Goal of the exercise: Please restate every record below word for word and skip the pictures.
---------- Data records ----------
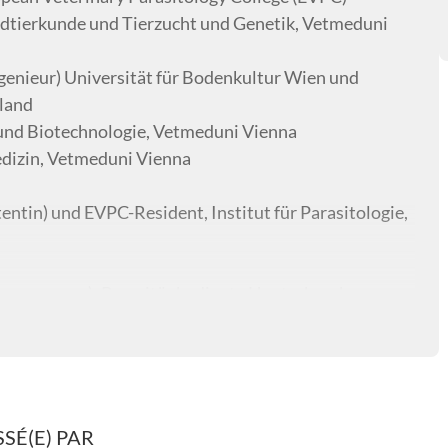
ildtierkunde und Tierzucht und Genetik, Vetmeduni
genieur) Universität für Bodenkultur Wien und
aland
 und Biotechnologie, Vetmeduni Vienna
dizin, Vetmeduni Vienna
entin) und EVPC-Resident, Institut für Parasitologie,
ypanosomose); Parasitär bedingte Hauterkrankungen
SÉ(E) PAR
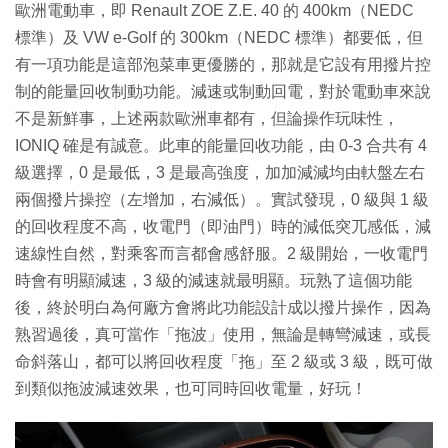
歐洲電動車，即 Renault ZOE Z.E. 40 的 400km（NEDC
標準）及 VW e-Golf 的 300km（NEDC 標準）都要低，但
有一項功能是這部泡菜車更優勝的，那就是它設有用撥片控
制的能量回收制動功能。減速或制動回電，對於電動車來說
不是新鮮事，上述兩款歐洲車都有，但論操作玩味性，
IONIQ 確是有誠意。此車的能量回收功能，由 0-3 合共有 4
級選擇，0 是最低，3 是最高強度，加加減減均由軑盤左右
兩個撥片操控（左增加，右減低）。實試發現，0 級與 1 級
的回收程度不高，收電門（即油門）時的減低突兀感低，減
速線性自然，對乘客而言都會感舒服。2 級開始，一收電門
時會有明顯減速，3 級的減速就最明顯。玩熟了這個功能
後，終於明白為何廠方會將此功能設計成以撥片操作，因為
熟習過後，真可當作「拖波」使用，無論是轉彎減速，或長
命斜落山，都可以將回收程度「拖」至 2 級或 3 級，既可做
到類似拖波減速效果，也可同時回收電量，好玩！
----------
Answer to this task:
ildtierkunde und Tierzucht und Genetik, Vetmeduni
genieur) Universität für Bodenkultur Wien und
aland
 und Biotechnologie, Vetmeduni Vienna
dizin, Vetmeduni Vienna
entin) und EVPC-Resident, Institut für Parasitologie,
ypanosomose); Parasitär bedingte Hauterkrankungen
SÉ(E) PAR
歐洲電動車，即 Renault ZOE Z.E. 40 的 400km（NEDC
標準）及 VW e-Golf 的 300km（NEDC 標準）都要低，但
有一項功能是這部泡菜車更優勝的，那就是它設有用撥片控
制的能量回收制動功能。減速或制動回電，對於電動車來說
不是新鮮事，上述兩款歐洲車都有，但論操作玩味性，
IONIQ 確是有誠意。此車的能量回收功能，由 0-3 合共有 4
級選擇，0 是最低，3 是最高強度，加加減減均由軑盤左右
兩個撥片操控（左增加，右減低）。實試發現，0 級與 1 級
的回收程度不高，收電門（即油門）時的減低突兀感低，減
速線性自然，對乘客而言都會感舒服。2 級開始，一收電門
時會有明顯減速，3 級的減速就最明顯。玩熟了這個功能
後，終於明白為何廠方會將此功能設計成以撥片操作，因為
熟習過後，真可當作「拖波」使用，無論是轉彎減速，或長
命斜落山，都可以將回收程度「拖」至 2 級或 3 級，既可做
到類似拖波減速效果，也可同時回收電量，好玩！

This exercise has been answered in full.